Tichys Einblick
Steuerschätzung

Die Steuerbillion kommt später, aber der Auftrag zu sparen ist schon längst da

Die Steuerschätzung sollte kein Anlass zur Klage über geringere Staatseinnahmen sein, sondern zur grundlegenden Sorge um einen Staat, dessen Regierende mit dem Geld der Bürger nicht auskommen wollen. Das Ergebnis des Migrationsgipfels könnte insofern durchaus positiv gewertet werden.

Bundesfinanzminister Christian Lindner

IMAGO / Bernd Elmenthaler
Mit dem Durchbruch durch die Steuereinnahmen-Schallmauer – eine Billion Euro – muss der deutsche Staat nun wohl doch noch ein Jahr länger warten. Nach der offiziellen Schätzung, die Finanzminister Christian Lindner heute bekanntgegeben hat, müssen sich Bund, Länder und Kommunen wohl mit 920,6 Milliarden Euro im laufenden Jahr und 962,2 Milliarden Euro für 2024 bescheiden. Grund für das Minus gegenüber der letzten Schätzung (993 Milliarden) sei vor allem der danach beschlossene Inflationsausgleich bei der Einkommensteuer.

Der Katzenjammer, mit dem auch die Presse diese Nachricht aufnimmt, zeigt nur, wie verquer die Wahrnehmung ist. Die Steuereinnahmen gehen ja nicht absolut zurück (und wenn sie es täten, wäre das auch nicht unbedingt zu bedauern), sie steigen nur nicht ganz so rasant, wie sich ausgabefreudige Regierungspolitiker dies wünschen. Zum Vergleich: Im Jahr 2022 waren es „nur“ 896 Milliarden Euro.

Extrahierte Einträge
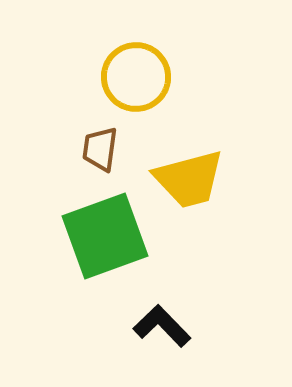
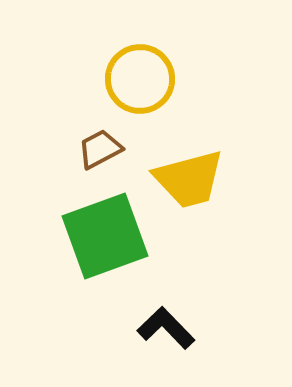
yellow circle: moved 4 px right, 2 px down
brown trapezoid: rotated 54 degrees clockwise
black L-shape: moved 4 px right, 2 px down
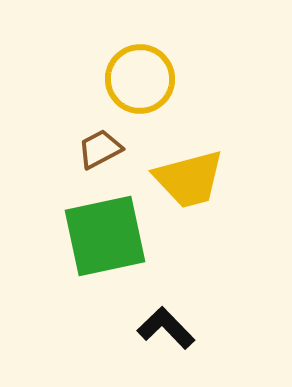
green square: rotated 8 degrees clockwise
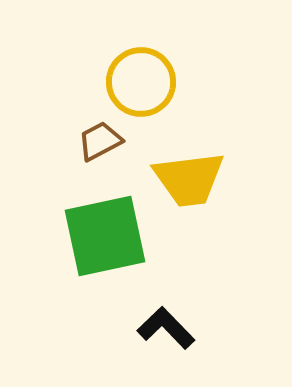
yellow circle: moved 1 px right, 3 px down
brown trapezoid: moved 8 px up
yellow trapezoid: rotated 8 degrees clockwise
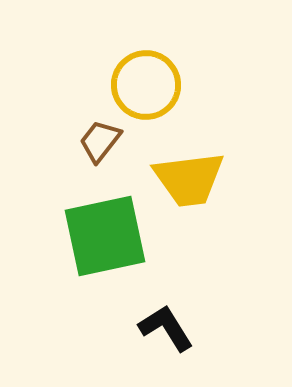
yellow circle: moved 5 px right, 3 px down
brown trapezoid: rotated 24 degrees counterclockwise
black L-shape: rotated 12 degrees clockwise
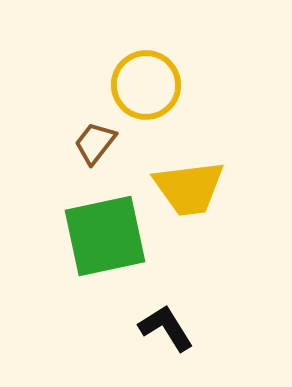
brown trapezoid: moved 5 px left, 2 px down
yellow trapezoid: moved 9 px down
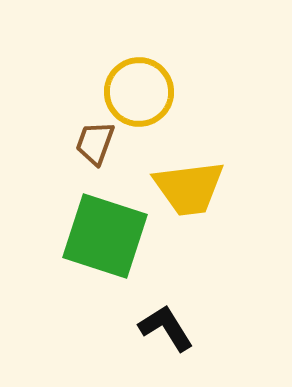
yellow circle: moved 7 px left, 7 px down
brown trapezoid: rotated 18 degrees counterclockwise
green square: rotated 30 degrees clockwise
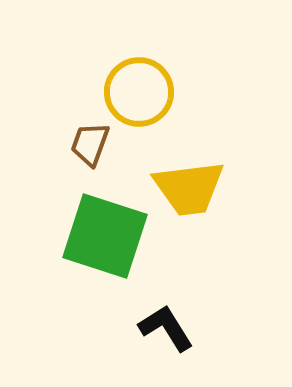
brown trapezoid: moved 5 px left, 1 px down
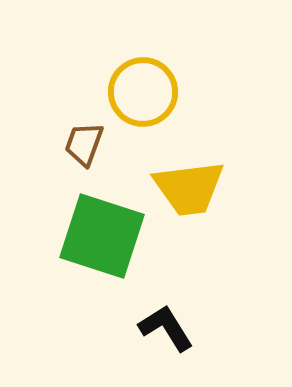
yellow circle: moved 4 px right
brown trapezoid: moved 6 px left
green square: moved 3 px left
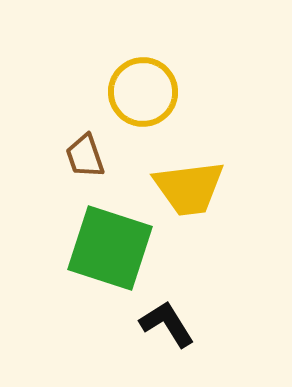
brown trapezoid: moved 1 px right, 12 px down; rotated 39 degrees counterclockwise
green square: moved 8 px right, 12 px down
black L-shape: moved 1 px right, 4 px up
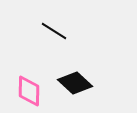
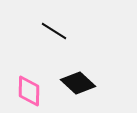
black diamond: moved 3 px right
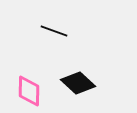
black line: rotated 12 degrees counterclockwise
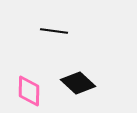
black line: rotated 12 degrees counterclockwise
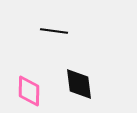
black diamond: moved 1 px right, 1 px down; rotated 40 degrees clockwise
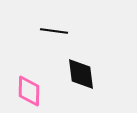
black diamond: moved 2 px right, 10 px up
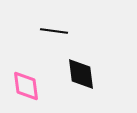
pink diamond: moved 3 px left, 5 px up; rotated 8 degrees counterclockwise
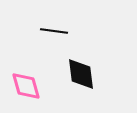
pink diamond: rotated 8 degrees counterclockwise
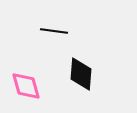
black diamond: rotated 12 degrees clockwise
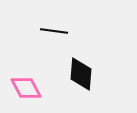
pink diamond: moved 2 px down; rotated 12 degrees counterclockwise
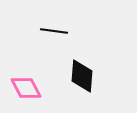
black diamond: moved 1 px right, 2 px down
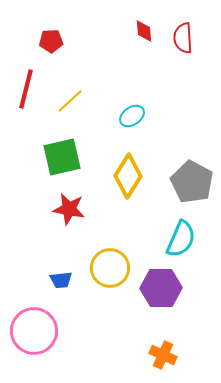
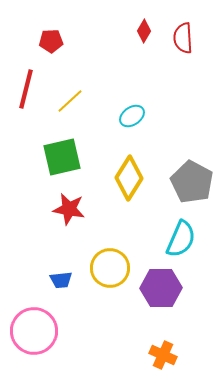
red diamond: rotated 35 degrees clockwise
yellow diamond: moved 1 px right, 2 px down
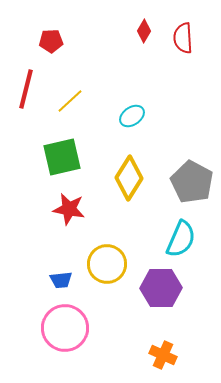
yellow circle: moved 3 px left, 4 px up
pink circle: moved 31 px right, 3 px up
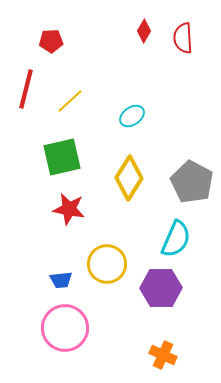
cyan semicircle: moved 5 px left
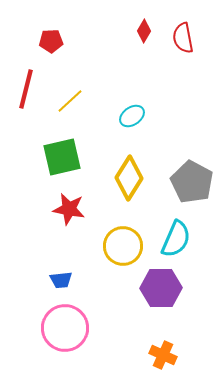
red semicircle: rotated 8 degrees counterclockwise
yellow circle: moved 16 px right, 18 px up
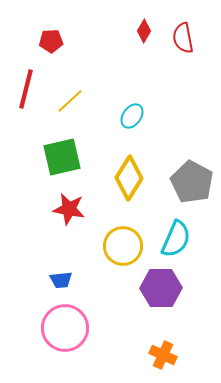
cyan ellipse: rotated 20 degrees counterclockwise
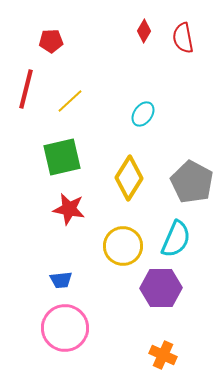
cyan ellipse: moved 11 px right, 2 px up
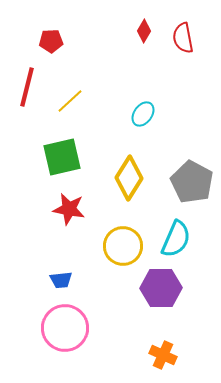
red line: moved 1 px right, 2 px up
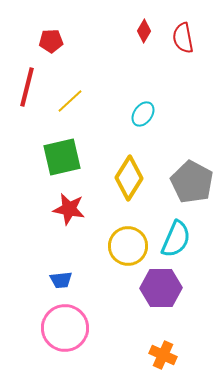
yellow circle: moved 5 px right
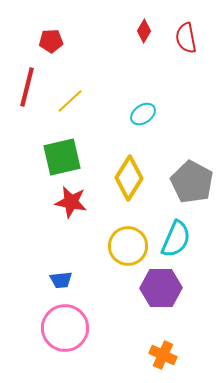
red semicircle: moved 3 px right
cyan ellipse: rotated 20 degrees clockwise
red star: moved 2 px right, 7 px up
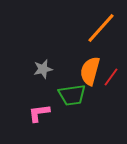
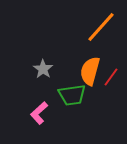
orange line: moved 1 px up
gray star: rotated 24 degrees counterclockwise
pink L-shape: rotated 35 degrees counterclockwise
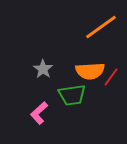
orange line: rotated 12 degrees clockwise
orange semicircle: rotated 108 degrees counterclockwise
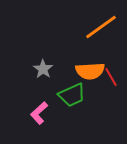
red line: rotated 66 degrees counterclockwise
green trapezoid: rotated 16 degrees counterclockwise
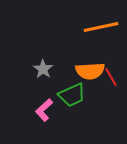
orange line: rotated 24 degrees clockwise
pink L-shape: moved 5 px right, 3 px up
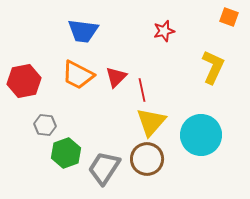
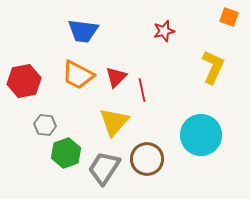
yellow triangle: moved 37 px left
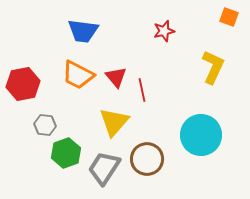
red triangle: rotated 25 degrees counterclockwise
red hexagon: moved 1 px left, 3 px down
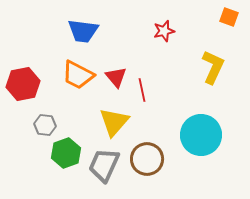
gray trapezoid: moved 3 px up; rotated 9 degrees counterclockwise
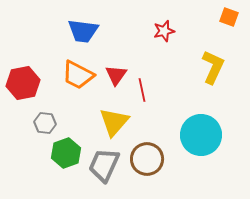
red triangle: moved 2 px up; rotated 15 degrees clockwise
red hexagon: moved 1 px up
gray hexagon: moved 2 px up
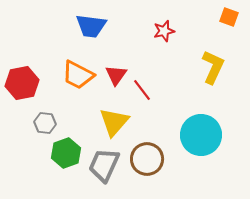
blue trapezoid: moved 8 px right, 5 px up
red hexagon: moved 1 px left
red line: rotated 25 degrees counterclockwise
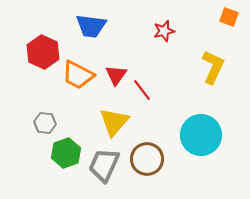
red hexagon: moved 21 px right, 31 px up; rotated 24 degrees counterclockwise
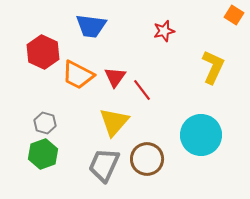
orange square: moved 5 px right, 2 px up; rotated 12 degrees clockwise
red triangle: moved 1 px left, 2 px down
gray hexagon: rotated 10 degrees clockwise
green hexagon: moved 23 px left, 1 px down
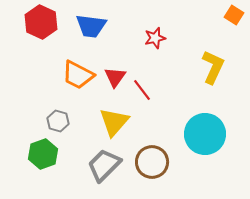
red star: moved 9 px left, 7 px down
red hexagon: moved 2 px left, 30 px up
gray hexagon: moved 13 px right, 2 px up
cyan circle: moved 4 px right, 1 px up
brown circle: moved 5 px right, 3 px down
gray trapezoid: rotated 21 degrees clockwise
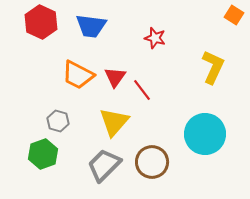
red star: rotated 30 degrees clockwise
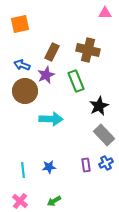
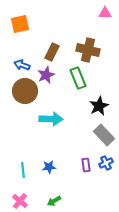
green rectangle: moved 2 px right, 3 px up
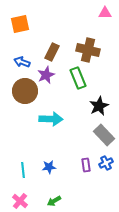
blue arrow: moved 3 px up
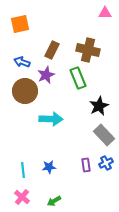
brown rectangle: moved 2 px up
pink cross: moved 2 px right, 4 px up
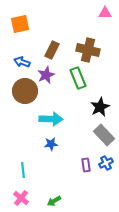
black star: moved 1 px right, 1 px down
blue star: moved 2 px right, 23 px up
pink cross: moved 1 px left, 1 px down
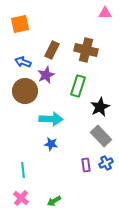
brown cross: moved 2 px left
blue arrow: moved 1 px right
green rectangle: moved 8 px down; rotated 40 degrees clockwise
gray rectangle: moved 3 px left, 1 px down
blue star: rotated 16 degrees clockwise
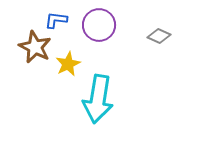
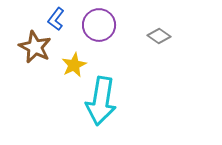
blue L-shape: moved 1 px up; rotated 60 degrees counterclockwise
gray diamond: rotated 10 degrees clockwise
yellow star: moved 6 px right, 1 px down
cyan arrow: moved 3 px right, 2 px down
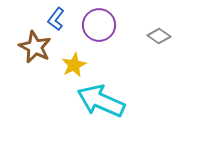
cyan arrow: rotated 105 degrees clockwise
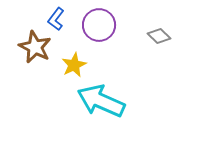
gray diamond: rotated 10 degrees clockwise
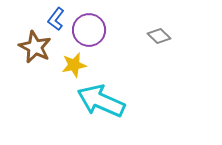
purple circle: moved 10 px left, 5 px down
yellow star: rotated 15 degrees clockwise
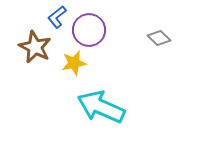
blue L-shape: moved 1 px right, 2 px up; rotated 15 degrees clockwise
gray diamond: moved 2 px down
yellow star: moved 2 px up
cyan arrow: moved 6 px down
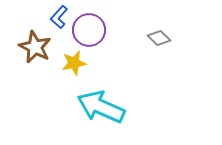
blue L-shape: moved 2 px right; rotated 10 degrees counterclockwise
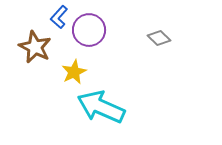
yellow star: moved 9 px down; rotated 15 degrees counterclockwise
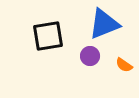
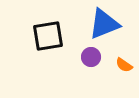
purple circle: moved 1 px right, 1 px down
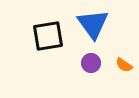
blue triangle: moved 11 px left; rotated 44 degrees counterclockwise
purple circle: moved 6 px down
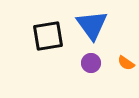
blue triangle: moved 1 px left, 1 px down
orange semicircle: moved 2 px right, 2 px up
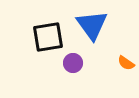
black square: moved 1 px down
purple circle: moved 18 px left
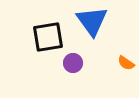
blue triangle: moved 4 px up
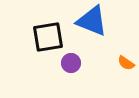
blue triangle: rotated 32 degrees counterclockwise
purple circle: moved 2 px left
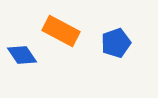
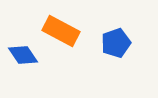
blue diamond: moved 1 px right
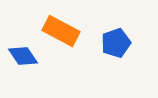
blue diamond: moved 1 px down
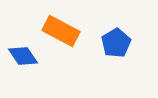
blue pentagon: rotated 12 degrees counterclockwise
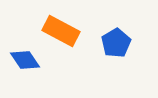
blue diamond: moved 2 px right, 4 px down
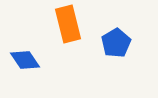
orange rectangle: moved 7 px right, 7 px up; rotated 48 degrees clockwise
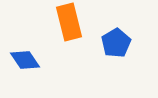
orange rectangle: moved 1 px right, 2 px up
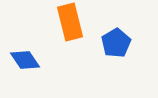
orange rectangle: moved 1 px right
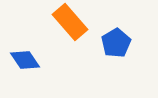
orange rectangle: rotated 27 degrees counterclockwise
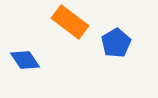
orange rectangle: rotated 12 degrees counterclockwise
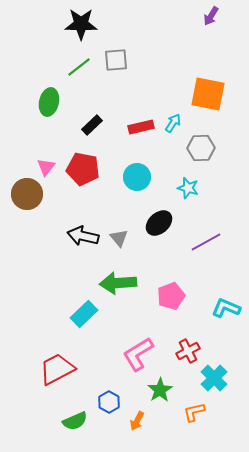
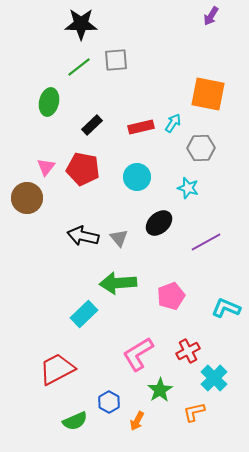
brown circle: moved 4 px down
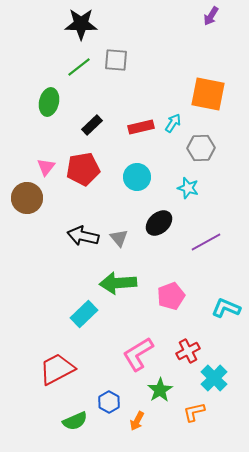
gray square: rotated 10 degrees clockwise
red pentagon: rotated 20 degrees counterclockwise
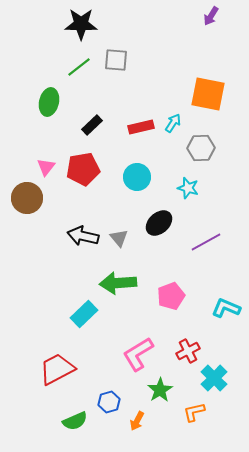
blue hexagon: rotated 15 degrees clockwise
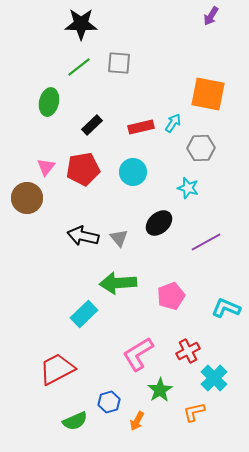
gray square: moved 3 px right, 3 px down
cyan circle: moved 4 px left, 5 px up
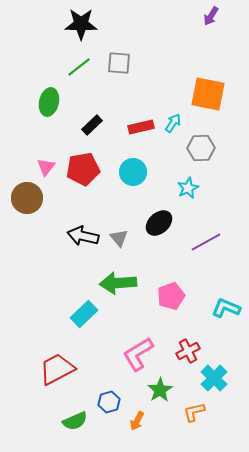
cyan star: rotated 30 degrees clockwise
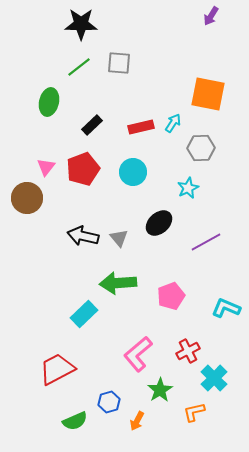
red pentagon: rotated 12 degrees counterclockwise
pink L-shape: rotated 9 degrees counterclockwise
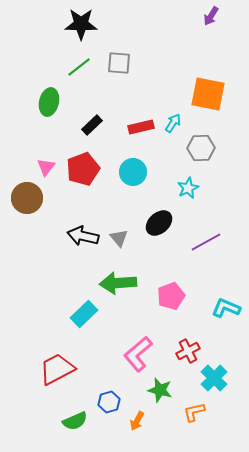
green star: rotated 25 degrees counterclockwise
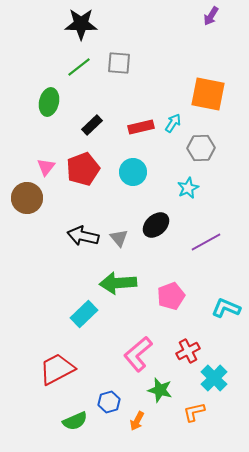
black ellipse: moved 3 px left, 2 px down
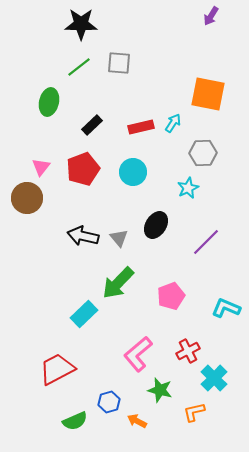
gray hexagon: moved 2 px right, 5 px down
pink triangle: moved 5 px left
black ellipse: rotated 16 degrees counterclockwise
purple line: rotated 16 degrees counterclockwise
green arrow: rotated 42 degrees counterclockwise
orange arrow: rotated 90 degrees clockwise
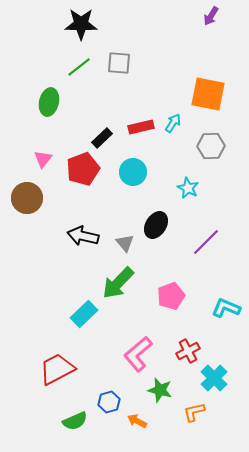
black rectangle: moved 10 px right, 13 px down
gray hexagon: moved 8 px right, 7 px up
pink triangle: moved 2 px right, 8 px up
cyan star: rotated 20 degrees counterclockwise
gray triangle: moved 6 px right, 5 px down
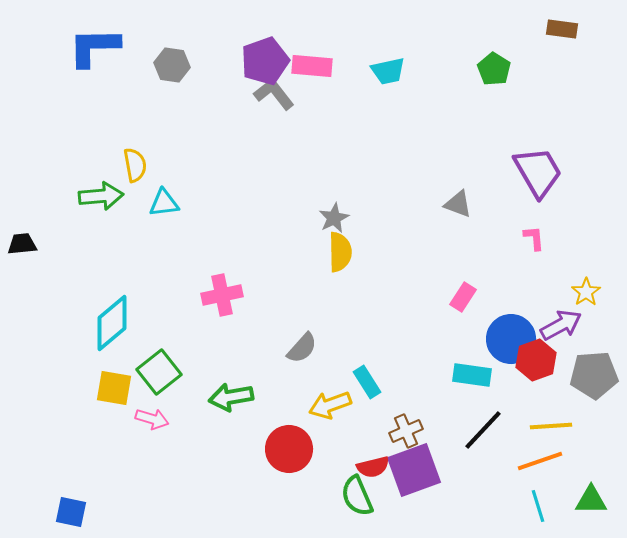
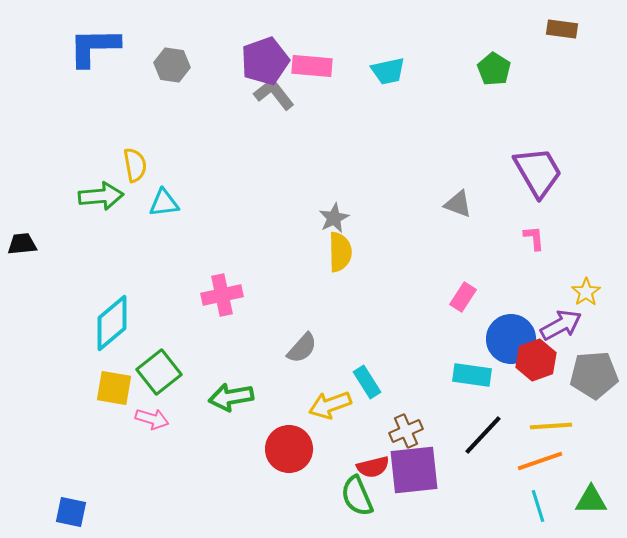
black line at (483, 430): moved 5 px down
purple square at (414, 470): rotated 14 degrees clockwise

- [KURZE AUFGABE A]:
Nenne alle Beträge, die der Text zur Steuerschätzung in Milliarden angibt.
- [KURZE AUFGABE B]:
Welchen Hauptgrund nennt der Text zur Steuerschätzung für das Minus gegenüber der letzten Schätzung?
- [KURZE AUFGABE C]:
Kopiere aus dem Text zur Steuerschätzung wortgetreu den Abschnitt zwischen "Die Steuerschätzung sollte" und "positiv gewertet werden.", beide eingeschlossen.
Die Einträge sind eigenständiges Material und gehören nicht zum Text.

- [ENDERGEBNIS A]:
920,6 Milliarden Euro; 962,2 Milliarden Euro; 993 Milliarden; 896 Milliarden Euro

- [ENDERGEBNIS B]:
Den danach beschlossenen Inflationsausgleich bei der Einkommensteuer.

- [ENDERGEBNIS C]:
Die Steuerschätzung sollte kein Anlass zur Klage über geringere Staatseinnahmen sein, sondern zur grundlegenden Sorge um einen Staat, dessen Regierende mit dem Geld der Bürger nicht auskommen wollen. Das Ergebnis des Migrationsgipfels könnte insofern durchaus positiv gewertet werden.